───── READING PASSAGE ─────

The graveyard of failed support chatbots is full of bots that were really just keyword-triggered FAQ lookups with a chat interface. Users ask in natural language, bots match on keywords, the answer misses the question, the user escalates. Everyone loses.
Retrieval-Augmented Generation, not a fine-tuned model
We didn’t fine-tune a model on historical tickets. Fine-tuning is expensive to maintain — every time the product changes, the training set goes stale. Instead we used RAG: a vector store of the current documentation, FAQs, and resolved tickets, with a retrieval step before every generation call.
The retrieval step is where most RAG implementations underperform. We use a hybrid search — dense vector similarity plus BM25 keyword matching, reranked by a cross-encoder. The extra latency (about 200 ms) is worth it for the precision improvement.

───── RECORD SET ─────

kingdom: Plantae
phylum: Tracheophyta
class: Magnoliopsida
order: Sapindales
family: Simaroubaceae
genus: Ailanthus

─────

YOUR ASSIGNMENT ->
Reproduce the chatbot passage word for word, starting at the words "Retrieval-Augmented Generation, not" and stopping after "the precision improvement.". Rely on the chatbot passage alone.

RESPONSE BELOW ->
Retrieval-Augmented Generation, not a fine-tuned model
We didn’t fine-tune a model on historical tickets. Fine-tuning is expensive to maintain — every time the product changes, the training set goes stale. Instead we used RAG: a vector store of the current documentation, FAQs, and resolved tickets, with a retrieval step before every generation call.
The retrieval step is where most RAG implementations underperform. We use a hybrid search — dense vector similarity plus BM25 keyword matching, reranked by a cross-encoder. The extra latency (about 200 ms) is worth it for the precision improvement.